O destaque vai para a energia eólica offshore. Em 2018, a China tinha menos de 5 GW nessa modalidade. Sete anos depois, em 2025, já soma 42,7 GW, metade de toda a capacidade mundial. Esse salto foi possível graças a investimentos pesados em tecnologia nacional e a uma cadeia de suprimentos completa, do projeto à instalação em alto-mar.
Projetos gigantes dão a dimensão desse avanço. O complexo Yangjiang Shaba III, no Mar do Sul da China, sozinho tem 1,7 GW de potência. Já em Guangdong, uma das províncias mais industrializadas, os parques offshore evitam a emissão de 23 milhões de toneladas de CO2 por ano — o equivalente a deixar de queimar quase 9 milhões de toneladas de carvão.
A aposta em plataformas flutuantes abre caminho para explorar um potencial estimado em 1.400 GW de energia eólica offshore, quase três vezes toda a capacidade elétrica instalada atualmente no Brasil.
Os resultados já aparecem nos números. No início deste ano, pela primeira vez, a soma da energia solar e eólica superou a capacidade de carvão e gás na matriz elétrica chinesa. Só essas duas fontes renováveis já respondem por 23% da eletricidade consumida no país, contra 18% no mesmo período de 2024.
Apesar da liderança, desafios persistem. O fim dos subsídios nacionais em 2021 reduziu parte dos investimentos, e muitos governos locais ainda priorizam carvão e gás. Mesmo assim, a expansão da eólica continua em ritmo impressionante e deve acelerar com novos leilões e políticas regionais voltadas à inovação.
A China mostra que é possível mudar rapidamente a matriz energética de um país. Se mantiver esse ritmo, não apenas reduzirá suas próprias emissões de carbono, mas também definirá os rumos do mercado global de energia nos próximos anos.
Energia eólica: setor-chave para o desenvolvimento de alta qualidade
Pequim tem transformado a energia eólica offshore em um pilar cada vez mais estratégico da sua transição energética. Em uma reunião econômica de alto nível realizada em julho, o presidente Xi Jinping classificou o setor como essencial para o “desenvolvimento de alta qualidade” da economia marítima chinesa.

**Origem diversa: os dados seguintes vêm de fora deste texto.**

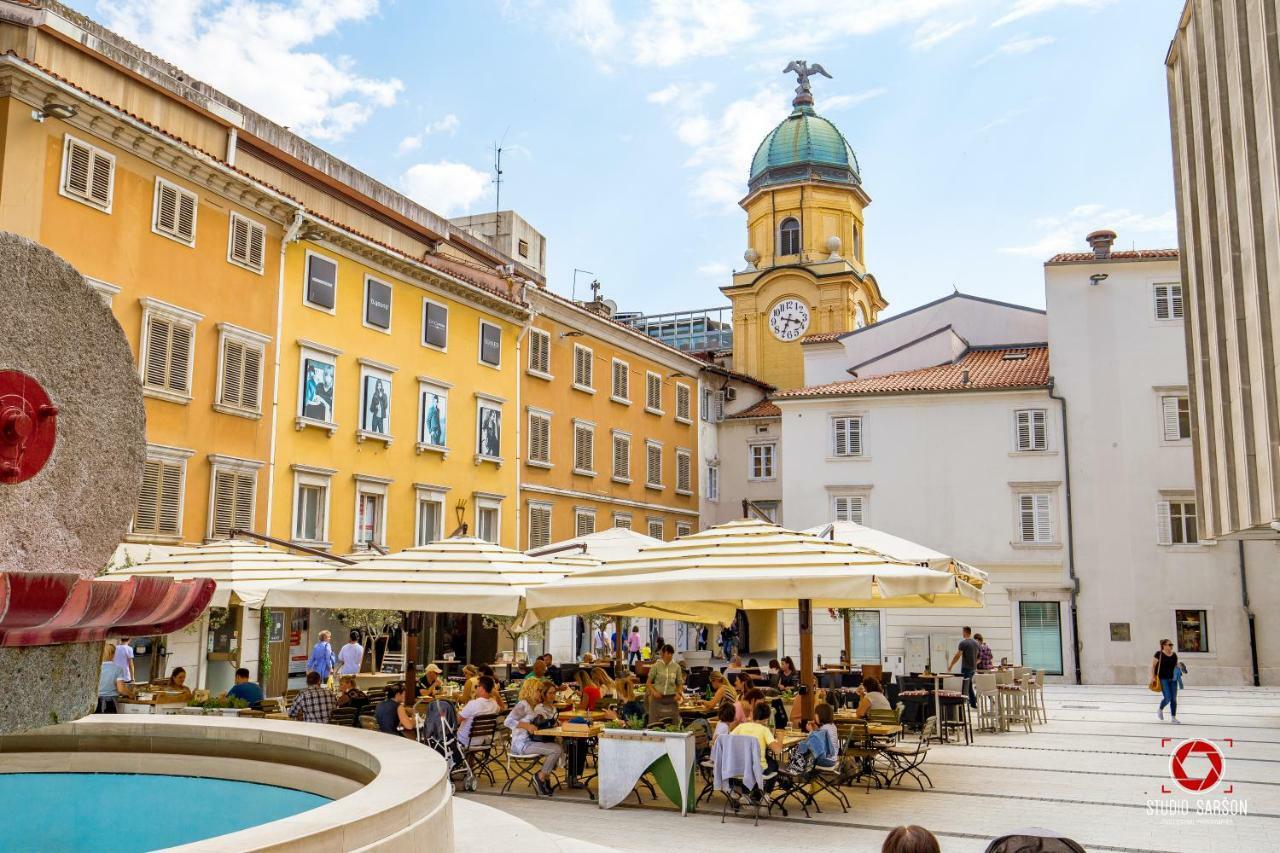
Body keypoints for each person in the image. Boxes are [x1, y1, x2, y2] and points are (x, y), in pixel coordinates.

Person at [504, 678, 562, 796]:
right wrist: (526, 726)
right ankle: (540, 777)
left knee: (559, 746)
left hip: (531, 741)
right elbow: (508, 721)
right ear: (531, 690)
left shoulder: (532, 705)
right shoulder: (523, 704)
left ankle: (545, 776)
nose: (540, 693)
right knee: (556, 749)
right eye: (538, 690)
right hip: (522, 744)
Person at [734, 702, 784, 790]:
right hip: (757, 768)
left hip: (739, 766)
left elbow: (729, 740)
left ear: (753, 714)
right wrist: (780, 738)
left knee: (765, 758)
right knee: (774, 764)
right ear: (766, 718)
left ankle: (747, 794)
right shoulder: (764, 730)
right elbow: (777, 750)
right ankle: (766, 794)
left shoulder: (741, 726)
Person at [646, 644, 684, 725]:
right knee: (655, 724)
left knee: (673, 724)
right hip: (657, 699)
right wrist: (654, 692)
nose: (670, 655)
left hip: (672, 699)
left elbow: (680, 683)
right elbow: (648, 683)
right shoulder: (656, 666)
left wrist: (679, 693)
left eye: (671, 653)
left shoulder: (676, 667)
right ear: (662, 654)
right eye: (668, 653)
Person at [458, 675, 499, 748]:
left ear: (482, 689)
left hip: (464, 741)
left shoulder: (473, 704)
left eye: (476, 686)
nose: (475, 689)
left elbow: (457, 721)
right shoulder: (494, 705)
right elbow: (501, 708)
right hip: (482, 742)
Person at [797, 703, 839, 768]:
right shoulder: (832, 726)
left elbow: (813, 744)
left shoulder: (824, 729)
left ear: (821, 715)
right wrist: (816, 729)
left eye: (816, 714)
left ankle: (804, 776)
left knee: (802, 756)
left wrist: (811, 731)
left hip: (825, 760)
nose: (814, 716)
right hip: (832, 759)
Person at [948, 626, 980, 708]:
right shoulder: (976, 643)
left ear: (965, 632)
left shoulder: (963, 643)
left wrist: (951, 665)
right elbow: (979, 657)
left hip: (966, 668)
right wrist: (974, 663)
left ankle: (971, 702)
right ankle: (972, 702)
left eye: (963, 632)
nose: (962, 633)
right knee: (968, 685)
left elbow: (958, 655)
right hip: (973, 668)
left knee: (966, 686)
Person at [1153, 638, 1181, 723]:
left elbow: (1176, 665)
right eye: (1169, 644)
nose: (1171, 646)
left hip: (1173, 679)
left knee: (1174, 699)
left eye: (1171, 644)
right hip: (1163, 678)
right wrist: (1153, 676)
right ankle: (1160, 709)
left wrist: (1180, 666)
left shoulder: (1174, 655)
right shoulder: (1159, 654)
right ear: (1163, 645)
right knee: (1168, 697)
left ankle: (1173, 717)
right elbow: (1153, 666)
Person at [97, 643, 131, 713]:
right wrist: (130, 694)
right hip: (110, 703)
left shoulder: (95, 668)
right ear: (113, 654)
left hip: (94, 703)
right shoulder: (118, 669)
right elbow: (121, 690)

Essa prioridade está refletida no 14º Plano Quinquenal (2021–2025), que reúne uma série de metas e políticas para acelerar a expansão da energia renovável no país. Documentos oficiais e análises destacam a energia eólica — especialmente a offshore e a tecnologia flutuante — como áreas-chave de inovação.
O Plano de Desenvolvimento de Energia Renovável prevê, por exemplo, a criação de grandes bases de geração ao longo da costa, projetos-piloto em águas profundas, o início do primeiro parque comercial de turbinas flutuantes e até a construção de “ilhas energéticas”, integrando geração, armazenamento e uso múltiplo do espaço marítimo.

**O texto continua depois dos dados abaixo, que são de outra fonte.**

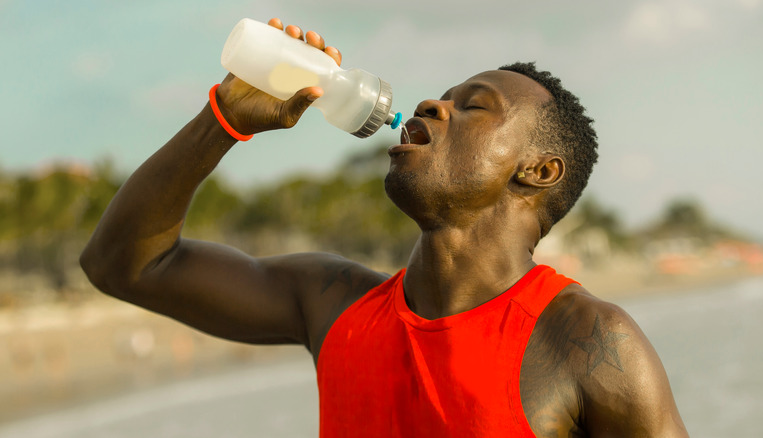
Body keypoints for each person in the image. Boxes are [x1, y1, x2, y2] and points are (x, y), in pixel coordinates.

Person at [81, 18, 688, 437]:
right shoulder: (332, 303)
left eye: (473, 106)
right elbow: (125, 265)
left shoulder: (587, 341)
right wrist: (224, 119)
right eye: (441, 96)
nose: (431, 106)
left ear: (538, 170)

Já o Plano de Inovação Tecnológica do Setor Energético reforça que a China busca consolidar liderança global em turbinas de grande porte, incluindo modelos marítimos de 10 MW ou mais, e avançar em redes de transmissão flexíveis de ultra-alta tensão, capazes de integrar volumes massivos de energia eólica e solar.
O documento sobre o sistema energético moderno complementa essas diretrizes ao indicar a necessidade de melhorar a previsão de geração eólica e solar, fortalecer a segurança do fornecimento e ampliar a participação de fontes não fósseis na matriz até 2025.

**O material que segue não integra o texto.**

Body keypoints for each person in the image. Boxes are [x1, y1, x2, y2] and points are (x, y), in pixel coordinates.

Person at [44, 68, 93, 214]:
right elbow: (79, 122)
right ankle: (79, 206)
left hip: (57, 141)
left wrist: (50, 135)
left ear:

De acordo com o Global Energy Monitor, as províncias costeiras chinesas fixaram a meta de instalar 52 GW de capacidade offshore durante o 14º Plano Quinquenal. Até fevereiro de 2025, cerca de 41 GW já estavam operacionais, representando 80% do objetivo, com liderança das províncias de Jiangsu e Guangdong, que juntas respondem por mais da metade da capacidade instalada no país.
No conjunto, esses compromissos mostram que a energia eólica deixou de ser apenas uma aposta tecnológica e passou a integrar o núcleo da estratégia nacional da China para reduzir sua dependência de combustíveis fósseis e reposicionar-se como líder global na transição energética.